The data Block Start
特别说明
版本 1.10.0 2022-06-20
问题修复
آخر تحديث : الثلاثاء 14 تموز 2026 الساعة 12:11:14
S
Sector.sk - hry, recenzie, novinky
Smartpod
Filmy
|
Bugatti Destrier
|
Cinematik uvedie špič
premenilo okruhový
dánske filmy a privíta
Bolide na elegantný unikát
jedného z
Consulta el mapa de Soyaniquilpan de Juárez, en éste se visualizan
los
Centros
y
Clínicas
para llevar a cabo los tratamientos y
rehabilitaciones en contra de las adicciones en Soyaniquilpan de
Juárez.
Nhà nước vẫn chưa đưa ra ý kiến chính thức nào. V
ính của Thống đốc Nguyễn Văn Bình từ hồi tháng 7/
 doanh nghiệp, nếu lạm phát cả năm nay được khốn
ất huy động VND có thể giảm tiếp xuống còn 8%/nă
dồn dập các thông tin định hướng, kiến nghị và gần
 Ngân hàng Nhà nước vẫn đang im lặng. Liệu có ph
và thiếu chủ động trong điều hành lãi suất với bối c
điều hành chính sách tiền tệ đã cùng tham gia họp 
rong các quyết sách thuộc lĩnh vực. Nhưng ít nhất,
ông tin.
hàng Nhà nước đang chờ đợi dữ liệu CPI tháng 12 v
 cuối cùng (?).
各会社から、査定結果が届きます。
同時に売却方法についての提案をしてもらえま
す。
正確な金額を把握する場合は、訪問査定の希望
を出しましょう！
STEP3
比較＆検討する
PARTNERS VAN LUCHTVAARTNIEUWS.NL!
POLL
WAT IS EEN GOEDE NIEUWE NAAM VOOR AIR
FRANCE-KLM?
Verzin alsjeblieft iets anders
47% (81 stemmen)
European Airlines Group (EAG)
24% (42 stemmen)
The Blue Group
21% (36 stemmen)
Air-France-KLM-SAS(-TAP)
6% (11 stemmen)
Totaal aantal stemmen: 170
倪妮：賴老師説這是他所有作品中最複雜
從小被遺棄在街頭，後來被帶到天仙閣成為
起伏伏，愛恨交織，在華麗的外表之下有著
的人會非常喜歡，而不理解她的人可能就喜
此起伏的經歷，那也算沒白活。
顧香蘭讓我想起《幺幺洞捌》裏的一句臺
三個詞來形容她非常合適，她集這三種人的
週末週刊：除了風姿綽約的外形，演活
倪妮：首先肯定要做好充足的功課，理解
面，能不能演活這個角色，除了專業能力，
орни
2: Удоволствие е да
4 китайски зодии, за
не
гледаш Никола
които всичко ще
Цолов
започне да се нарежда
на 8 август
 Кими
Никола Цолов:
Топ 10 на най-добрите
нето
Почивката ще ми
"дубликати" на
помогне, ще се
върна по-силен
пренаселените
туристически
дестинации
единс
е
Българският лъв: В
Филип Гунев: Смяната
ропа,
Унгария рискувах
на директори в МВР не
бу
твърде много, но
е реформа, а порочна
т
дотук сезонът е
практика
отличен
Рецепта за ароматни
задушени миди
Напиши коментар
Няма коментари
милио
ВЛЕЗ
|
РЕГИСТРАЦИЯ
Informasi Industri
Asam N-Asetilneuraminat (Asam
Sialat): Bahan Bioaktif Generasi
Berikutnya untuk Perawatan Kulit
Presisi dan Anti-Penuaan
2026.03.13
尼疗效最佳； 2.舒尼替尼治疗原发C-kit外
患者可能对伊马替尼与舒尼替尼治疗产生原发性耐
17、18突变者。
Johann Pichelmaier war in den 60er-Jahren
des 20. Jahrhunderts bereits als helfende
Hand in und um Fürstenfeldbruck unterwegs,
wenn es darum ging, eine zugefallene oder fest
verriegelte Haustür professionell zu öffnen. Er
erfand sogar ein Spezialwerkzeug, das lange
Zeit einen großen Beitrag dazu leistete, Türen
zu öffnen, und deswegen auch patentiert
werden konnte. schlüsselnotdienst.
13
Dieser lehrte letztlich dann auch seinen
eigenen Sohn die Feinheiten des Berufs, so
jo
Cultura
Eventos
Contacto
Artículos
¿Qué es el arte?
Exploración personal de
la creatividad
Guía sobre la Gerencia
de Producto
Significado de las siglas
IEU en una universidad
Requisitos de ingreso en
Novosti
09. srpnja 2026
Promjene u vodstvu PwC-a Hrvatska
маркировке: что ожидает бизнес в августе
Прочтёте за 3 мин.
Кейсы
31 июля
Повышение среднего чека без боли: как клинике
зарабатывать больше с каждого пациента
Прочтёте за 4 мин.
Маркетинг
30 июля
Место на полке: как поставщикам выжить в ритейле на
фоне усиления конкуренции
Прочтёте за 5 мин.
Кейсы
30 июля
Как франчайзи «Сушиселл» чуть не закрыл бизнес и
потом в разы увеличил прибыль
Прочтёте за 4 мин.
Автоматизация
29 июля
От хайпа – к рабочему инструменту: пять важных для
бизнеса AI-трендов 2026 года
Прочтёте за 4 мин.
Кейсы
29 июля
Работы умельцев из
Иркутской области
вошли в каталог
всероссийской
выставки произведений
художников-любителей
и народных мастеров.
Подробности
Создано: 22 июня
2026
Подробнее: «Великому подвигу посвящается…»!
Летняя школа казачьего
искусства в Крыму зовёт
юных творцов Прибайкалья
The data Block End
Swap every "Прочтёте за" in these lines for "Время чтения:", and leave everything else unchanged.

**Reply**
特别说明
版本 1.10.0 2022-06-20
问题修复
آخر تحديث : الثلاثاء 14 تموز 2026 الساعة 12:11:14
S
Sector.sk - hry, recenzie, novinky
Smartpod
Filmy
|
Bugatti Destrier
|
Cinematik uvedie špič
premenilo okruhový
dánske filmy a privíta
Bolide na elegantný unikát
jedného z
Consulta el mapa de Soyaniquilpan de Juárez, en éste se visualizan
los
Centros
y
Clínicas
para llevar a cabo los tratamientos y
rehabilitaciones en contra de las adicciones en Soyaniquilpan de
Juárez.
Nhà nước vẫn chưa đưa ra ý kiến chính thức nào. V
ính của Thống đốc Nguyễn Văn Bình từ hồi tháng 7/
 doanh nghiệp, nếu lạm phát cả năm nay được khốn
ất huy động VND có thể giảm tiếp xuống còn 8%/nă
dồn dập các thông tin định hướng, kiến nghị và gần
 Ngân hàng Nhà nước vẫn đang im lặng. Liệu có ph
và thiếu chủ động trong điều hành lãi suất với bối c
điều hành chính sách tiền tệ đã cùng tham gia họp 
rong các quyết sách thuộc lĩnh vực. Nhưng ít nhất,
ông tin.
hàng Nhà nước đang chờ đợi dữ liệu CPI tháng 12 v
 cuối cùng (?).
各会社から、査定結果が届きます。
同時に売却方法についての提案をしてもらえま
す。
正確な金額を把握する場合は、訪問査定の希望
を出しましょう！
STEP3
比較＆検討する
PARTNERS VAN LUCHTVAARTNIEUWS.NL!
POLL
WAT IS EEN GOEDE NIEUWE NAAM VOOR AIR
FRANCE-KLM?
Verzin alsjeblieft iets anders
47% (81 stemmen)
European Airlines Group (EAG)
24% (42 stemmen)
The Blue Group
21% (36 stemmen)
Air-France-KLM-SAS(-TAP)
6% (11 stemmen)
Totaal aantal stemmen: 170
倪妮：賴老師説這是他所有作品中最複雜
從小被遺棄在街頭，後來被帶到天仙閣成為
起伏伏，愛恨交織，在華麗的外表之下有著
的人會非常喜歡，而不理解她的人可能就喜
此起伏的經歷，那也算沒白活。
顧香蘭讓我想起《幺幺洞捌》裏的一句臺
三個詞來形容她非常合適，她集這三種人的
週末週刊：除了風姿綽約的外形，演活
倪妮：首先肯定要做好充足的功課，理解
面，能不能演活這個角色，除了專業能力，
орни
2: Удоволствие е да
4 китайски зодии, за
не
гледаш Никола
които всичко ще
Цолов
започне да се нарежда
на 8 август
 Кими
Никола Цолов:
Топ 10 на най-добрите
нето
Почивката ще ми
"дубликати" на
помогне, ще се
върна по-силен
пренаселените
туристически
дестинации
единс
е
Българският лъв: В
Филип Гунев: Смяната
ропа,
Унгария рискувах
на директори в МВР не
бу
твърде много, но
е реформа, а порочна
т
дотук сезонът е
практика
отличен
Рецепта за ароматни
задушени миди
Напиши коментар
Няма коментари
милио
ВЛЕЗ
|
РЕГИСТРАЦИЯ
Informasi Industri
Asam N-Asetilneuraminat (Asam
Sialat): Bahan Bioaktif Generasi
Berikutnya untuk Perawatan Kulit
Presisi dan Anti-Penuaan
2026.03.13
尼疗效最佳； 2.舒尼替尼治疗原发C-kit外
患者可能对伊马替尼与舒尼替尼治疗产生原发性耐
17、18突变者。
Johann Pichelmaier war in den 60er-Jahren
des 20. Jahrhunderts bereits als helfende
Hand in und um Fürstenfeldbruck unterwegs,
wenn es darum ging, eine zugefallene oder fest
verriegelte Haustür professionell zu öffnen. Er
erfand sogar ein Spezialwerkzeug, das lange
Zeit einen großen Beitrag dazu leistete, Türen
zu öffnen, und deswegen auch patentiert
werden konnte. schlüsselnotdienst.
13
Dieser lehrte letztlich dann auch seinen
eigenen Sohn die Feinheiten des Berufs, so
jo
Cultura
Eventos
Contacto
Artículos
¿Qué es el arte?
Exploración personal de
la creatividad
Guía sobre la Gerencia
de Producto
Significado de las siglas
IEU en una universidad
Requisitos de ingreso en
Novosti
09. srpnja 2026
Promjene u vodstvu PwC-a Hrvatska
маркировке: что ожидает бизнес в августе
Время чтения: 3 мин.
Кейсы
31 июля
Повышение среднего чека без боли: как клинике
зарабатывать больше с каждого пациента
Время чтения: 4 мин.
Маркетинг
30 июля
Место на полке: как поставщикам выжить в ритейле на
фоне усиления конкуренции
Время чтения: 5 мин.
Кейсы
30 июля
Как франчайзи «Сушиселл» чуть не закрыл бизнес и
потом в разы увеличил прибыль
Время чтения: 4 мин.
Автоматизация
29 июля
От хайпа – к рабочему инструменту: пять важных для
бизнеса AI-трендов 2026 года
Время чтения: 4 мин.
Кейсы
29 июля
Работы умельцев из
Иркутской области
вошли в каталог
всероссийской
выставки произведений
художников-любителей
и народных мастеров.
Подробности
Создано: 22 июня
2026
Подробнее: «Великому подвигу посвящается…»!
Летняя школа казачьего
искусства в Крыму зовёт
юных творцов Прибайкалья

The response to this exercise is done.